Set forth below is a timeline outlining the significant procedural steps in a typical “going dark” transaction for a domestic listed company.
Day 1:
The company files written notice of intent to file a Form 25 with the stock exchange pursuant to Rule 12d2-2(c)(2)(ii), issues a press release and files a Form 8-K announcing that it is delisting and “going dark,” and the reasons therefore. This information should also be placed on the company Web site.
Day 10
The company files Form 25 with the stock exchange and announces the same.
Day 11:
The company stock continues trading or shortly thereafter begins trading in the Pink Sheets.
Day 20:
The company files a Form 15 to deregister its shares under the Exchange Act. The Form 15 may not be filed prior to the effective date of the Form 25 (ten days after filing).

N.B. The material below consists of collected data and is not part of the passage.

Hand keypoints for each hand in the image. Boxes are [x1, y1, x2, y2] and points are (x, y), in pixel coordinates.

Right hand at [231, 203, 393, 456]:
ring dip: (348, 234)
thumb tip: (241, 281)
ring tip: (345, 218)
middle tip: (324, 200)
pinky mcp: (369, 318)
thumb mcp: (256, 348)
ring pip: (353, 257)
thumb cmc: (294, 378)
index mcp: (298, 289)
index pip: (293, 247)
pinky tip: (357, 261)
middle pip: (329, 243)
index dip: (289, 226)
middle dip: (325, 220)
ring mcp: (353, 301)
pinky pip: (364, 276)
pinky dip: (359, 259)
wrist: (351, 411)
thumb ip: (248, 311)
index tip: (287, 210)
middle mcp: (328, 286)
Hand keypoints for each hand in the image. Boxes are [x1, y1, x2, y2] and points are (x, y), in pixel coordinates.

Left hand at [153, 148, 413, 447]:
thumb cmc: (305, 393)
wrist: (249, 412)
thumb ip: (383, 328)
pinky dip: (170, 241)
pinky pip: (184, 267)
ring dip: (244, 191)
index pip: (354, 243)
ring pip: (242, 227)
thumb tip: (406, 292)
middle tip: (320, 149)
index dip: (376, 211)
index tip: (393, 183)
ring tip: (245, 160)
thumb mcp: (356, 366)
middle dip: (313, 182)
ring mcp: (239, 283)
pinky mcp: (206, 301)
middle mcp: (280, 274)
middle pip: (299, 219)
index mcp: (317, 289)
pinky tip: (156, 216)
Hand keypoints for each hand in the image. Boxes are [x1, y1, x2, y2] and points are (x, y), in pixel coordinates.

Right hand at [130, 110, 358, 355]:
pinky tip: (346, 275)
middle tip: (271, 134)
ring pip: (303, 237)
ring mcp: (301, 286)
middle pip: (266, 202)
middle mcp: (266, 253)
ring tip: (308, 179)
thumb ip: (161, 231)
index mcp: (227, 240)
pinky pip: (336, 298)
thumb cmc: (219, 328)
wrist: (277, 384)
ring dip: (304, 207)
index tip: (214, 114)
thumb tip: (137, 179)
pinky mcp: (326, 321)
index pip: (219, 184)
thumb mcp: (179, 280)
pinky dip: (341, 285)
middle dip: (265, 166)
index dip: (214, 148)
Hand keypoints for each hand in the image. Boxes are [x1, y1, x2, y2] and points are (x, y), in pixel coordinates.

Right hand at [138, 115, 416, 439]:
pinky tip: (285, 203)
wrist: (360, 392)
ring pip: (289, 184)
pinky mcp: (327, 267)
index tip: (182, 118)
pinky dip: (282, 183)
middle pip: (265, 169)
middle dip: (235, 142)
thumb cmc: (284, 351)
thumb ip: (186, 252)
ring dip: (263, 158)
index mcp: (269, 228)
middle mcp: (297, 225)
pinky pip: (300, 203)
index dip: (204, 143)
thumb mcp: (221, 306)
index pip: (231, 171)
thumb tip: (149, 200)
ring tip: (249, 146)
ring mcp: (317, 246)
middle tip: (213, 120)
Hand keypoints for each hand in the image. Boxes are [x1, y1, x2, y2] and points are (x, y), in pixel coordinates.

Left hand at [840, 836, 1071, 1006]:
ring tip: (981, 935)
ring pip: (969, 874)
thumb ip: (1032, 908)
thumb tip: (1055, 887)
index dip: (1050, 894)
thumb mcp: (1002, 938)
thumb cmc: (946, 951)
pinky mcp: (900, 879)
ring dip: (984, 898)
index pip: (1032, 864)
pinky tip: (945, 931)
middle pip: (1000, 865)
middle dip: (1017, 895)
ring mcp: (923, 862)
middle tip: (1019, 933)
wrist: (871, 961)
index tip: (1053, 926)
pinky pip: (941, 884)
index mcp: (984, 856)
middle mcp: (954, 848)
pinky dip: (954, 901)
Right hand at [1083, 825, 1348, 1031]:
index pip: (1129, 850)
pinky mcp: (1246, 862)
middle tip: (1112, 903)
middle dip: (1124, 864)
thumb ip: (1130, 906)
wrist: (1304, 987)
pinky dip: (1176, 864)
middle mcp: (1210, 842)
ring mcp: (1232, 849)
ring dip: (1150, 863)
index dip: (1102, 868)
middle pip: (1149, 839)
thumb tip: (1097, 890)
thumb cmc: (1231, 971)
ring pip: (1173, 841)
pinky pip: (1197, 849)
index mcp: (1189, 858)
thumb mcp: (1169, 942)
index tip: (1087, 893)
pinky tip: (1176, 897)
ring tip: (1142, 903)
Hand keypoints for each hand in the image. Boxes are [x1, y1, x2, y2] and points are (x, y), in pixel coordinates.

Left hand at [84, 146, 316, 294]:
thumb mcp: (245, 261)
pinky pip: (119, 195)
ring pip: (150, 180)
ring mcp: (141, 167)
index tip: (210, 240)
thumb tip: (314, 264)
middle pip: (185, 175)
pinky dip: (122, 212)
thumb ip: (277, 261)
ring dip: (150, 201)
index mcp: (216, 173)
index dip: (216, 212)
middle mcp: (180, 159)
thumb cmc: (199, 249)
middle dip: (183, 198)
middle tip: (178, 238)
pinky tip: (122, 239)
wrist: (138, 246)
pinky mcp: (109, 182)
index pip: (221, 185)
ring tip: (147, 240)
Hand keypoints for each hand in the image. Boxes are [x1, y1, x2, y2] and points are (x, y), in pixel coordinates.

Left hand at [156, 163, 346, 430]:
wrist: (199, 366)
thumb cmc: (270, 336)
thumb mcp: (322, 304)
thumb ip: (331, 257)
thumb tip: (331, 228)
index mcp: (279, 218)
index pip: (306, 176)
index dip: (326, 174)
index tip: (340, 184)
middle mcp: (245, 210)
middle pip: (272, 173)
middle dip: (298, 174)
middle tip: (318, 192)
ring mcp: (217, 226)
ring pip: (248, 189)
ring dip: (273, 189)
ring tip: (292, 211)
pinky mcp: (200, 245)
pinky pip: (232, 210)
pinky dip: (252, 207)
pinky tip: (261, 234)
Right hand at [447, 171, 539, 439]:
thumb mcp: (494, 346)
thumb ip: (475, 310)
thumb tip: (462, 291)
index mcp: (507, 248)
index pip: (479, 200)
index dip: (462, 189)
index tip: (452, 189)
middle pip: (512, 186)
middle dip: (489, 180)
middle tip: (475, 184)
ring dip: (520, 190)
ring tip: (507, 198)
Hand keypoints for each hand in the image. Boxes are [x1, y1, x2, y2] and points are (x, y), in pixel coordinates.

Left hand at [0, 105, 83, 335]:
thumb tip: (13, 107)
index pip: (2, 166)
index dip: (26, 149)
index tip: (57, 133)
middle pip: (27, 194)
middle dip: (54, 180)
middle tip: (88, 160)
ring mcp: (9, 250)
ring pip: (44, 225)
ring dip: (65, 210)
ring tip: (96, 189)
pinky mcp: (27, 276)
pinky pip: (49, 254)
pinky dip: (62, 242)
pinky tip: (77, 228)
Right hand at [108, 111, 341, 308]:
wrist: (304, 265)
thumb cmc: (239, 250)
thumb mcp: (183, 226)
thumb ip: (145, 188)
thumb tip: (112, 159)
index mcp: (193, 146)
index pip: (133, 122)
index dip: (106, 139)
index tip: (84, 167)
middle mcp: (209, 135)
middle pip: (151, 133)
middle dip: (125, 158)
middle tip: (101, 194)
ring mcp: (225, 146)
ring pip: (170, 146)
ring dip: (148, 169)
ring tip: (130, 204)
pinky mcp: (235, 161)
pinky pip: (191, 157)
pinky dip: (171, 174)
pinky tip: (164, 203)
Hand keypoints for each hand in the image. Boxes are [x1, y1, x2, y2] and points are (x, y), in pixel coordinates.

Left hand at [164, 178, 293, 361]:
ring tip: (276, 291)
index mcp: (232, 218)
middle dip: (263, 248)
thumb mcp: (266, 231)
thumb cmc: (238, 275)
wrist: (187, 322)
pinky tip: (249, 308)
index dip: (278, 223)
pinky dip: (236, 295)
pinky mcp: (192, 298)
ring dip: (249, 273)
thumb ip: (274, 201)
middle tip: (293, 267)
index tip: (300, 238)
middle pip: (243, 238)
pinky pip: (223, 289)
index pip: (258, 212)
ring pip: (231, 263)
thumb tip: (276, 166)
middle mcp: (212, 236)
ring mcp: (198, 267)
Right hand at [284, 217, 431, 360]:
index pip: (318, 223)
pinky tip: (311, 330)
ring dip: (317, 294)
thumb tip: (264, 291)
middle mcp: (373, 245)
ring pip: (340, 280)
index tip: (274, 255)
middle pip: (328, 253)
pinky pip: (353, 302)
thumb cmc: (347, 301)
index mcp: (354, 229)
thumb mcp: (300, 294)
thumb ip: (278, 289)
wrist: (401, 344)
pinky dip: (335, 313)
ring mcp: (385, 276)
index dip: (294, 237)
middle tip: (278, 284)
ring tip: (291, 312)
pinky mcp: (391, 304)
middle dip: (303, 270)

The company issues a press release announcing deregistration.
Day 100:
Section 12(b) deregistration becomes effective.
Day 110:
The 90-day period after filing of Form 15 passes making effective the deregistration of the company’s stock under Exchange Act Section 12(g) and the suspension of reporting obligations under Section 15(d), if applicable.
Filing the Form 15 will immediately suspend the Company’s reporting obligations under Section 13(a) of the Exchange Act making it no longer necessary to file Forms 10-K, 10-Q or 8-K, or in the case of a foreign private issuer, Forms 20-F or 6-K. However, certain other Company reporting obligations continue for an additional 90 days, including obligations to file proxy statements and tender offer statements. As a result, if a proxy solicitation for an acquisition transaction is conducted during this 90-day waiting period, it will still be subject to the rules and disclosure obligations governing proxy statements. In addition, shareholders continue to be required to file Schedule 13Ds and Schedule 13Gs until expiration of the 90-day period following filing of the Form 15 and Section 16 reporting obligations also continue until such date.